* _Exercises_
1. Answer these questions from the article header, each on its own line:
(a) In which journal does the article appear?
(b) On what date was it submitted?
(c) Under what license is the work made available?
2. List every author named in the article header.
3. Decide whether each statement agrees with the article header. Answer yes or no for each and quote the words of the header that decide it.
(a) The article was published in December 2011.
(b) The study concerns medical institutions in South Africa.
(c) The article appears in volume 15 of its journal.

* _Extract to read_
· · ·
Original Research

Estimation of annual occupational effective doses from external ionising radiation at medical institutions in Kenya

Geoffrey K Korir, Jeska S Wambani, Ian K. Korir
South African Journal of Radiology | Vol 15, No 4 | a353 | DOI: https://doi.org/10.4102/sajr.v15i4.353 | © 2011 Geoffrey K Korir, Jeska S Wambani, Ian K. Korir | This work is licensed under CC Attribution 4.0
Submitted: 24 February 2011 | Published: 07 December 2011

About the author(s)
· · ·
* _Information supplied_

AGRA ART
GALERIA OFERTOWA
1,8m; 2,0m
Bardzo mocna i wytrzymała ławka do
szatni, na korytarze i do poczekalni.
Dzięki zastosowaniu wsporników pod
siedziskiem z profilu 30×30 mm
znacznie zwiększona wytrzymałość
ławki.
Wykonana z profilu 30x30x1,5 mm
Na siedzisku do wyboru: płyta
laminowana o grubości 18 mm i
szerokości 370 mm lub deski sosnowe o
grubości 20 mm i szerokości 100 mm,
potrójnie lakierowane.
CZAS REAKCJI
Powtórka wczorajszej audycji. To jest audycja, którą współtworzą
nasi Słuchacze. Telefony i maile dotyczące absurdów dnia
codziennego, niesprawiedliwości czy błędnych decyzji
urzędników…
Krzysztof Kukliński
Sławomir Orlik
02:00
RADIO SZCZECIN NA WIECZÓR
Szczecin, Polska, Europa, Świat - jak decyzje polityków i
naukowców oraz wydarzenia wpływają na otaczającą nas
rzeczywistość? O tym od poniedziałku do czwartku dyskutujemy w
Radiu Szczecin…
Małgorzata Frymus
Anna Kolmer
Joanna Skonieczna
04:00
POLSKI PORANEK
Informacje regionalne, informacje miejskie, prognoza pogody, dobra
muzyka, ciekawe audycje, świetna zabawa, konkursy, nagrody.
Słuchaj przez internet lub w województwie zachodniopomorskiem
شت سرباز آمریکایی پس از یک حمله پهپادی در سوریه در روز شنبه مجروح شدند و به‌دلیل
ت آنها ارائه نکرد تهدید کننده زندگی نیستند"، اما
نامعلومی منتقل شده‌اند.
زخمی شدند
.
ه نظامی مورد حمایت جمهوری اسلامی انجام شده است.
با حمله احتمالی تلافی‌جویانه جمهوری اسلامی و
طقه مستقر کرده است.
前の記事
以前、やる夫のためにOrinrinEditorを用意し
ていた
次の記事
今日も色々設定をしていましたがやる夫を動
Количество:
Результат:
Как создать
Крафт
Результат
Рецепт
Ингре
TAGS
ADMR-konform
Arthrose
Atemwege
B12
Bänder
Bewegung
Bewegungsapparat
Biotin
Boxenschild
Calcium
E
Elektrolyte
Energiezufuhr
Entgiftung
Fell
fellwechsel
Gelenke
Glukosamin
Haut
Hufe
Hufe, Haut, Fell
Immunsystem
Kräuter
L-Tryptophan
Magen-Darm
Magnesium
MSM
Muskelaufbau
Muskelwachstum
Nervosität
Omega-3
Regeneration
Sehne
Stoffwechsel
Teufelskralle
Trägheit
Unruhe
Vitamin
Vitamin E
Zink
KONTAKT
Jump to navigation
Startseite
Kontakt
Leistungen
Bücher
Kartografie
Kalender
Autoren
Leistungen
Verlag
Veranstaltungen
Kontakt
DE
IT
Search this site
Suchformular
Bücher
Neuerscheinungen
· · ·
* _Solutions to the tasks_
1.
(a) South African Journal of Radiology
(b) 24 February 2011
(c) CC Attribution 4.0

2.
Geoffrey K Korir
Jeska S Wambani
Ian K. Korir

3.
(a) Yes: "Published: 07 December 2011"
(b) No: "at medical institutions in Kenya"
(c) Yes: "Vol 15"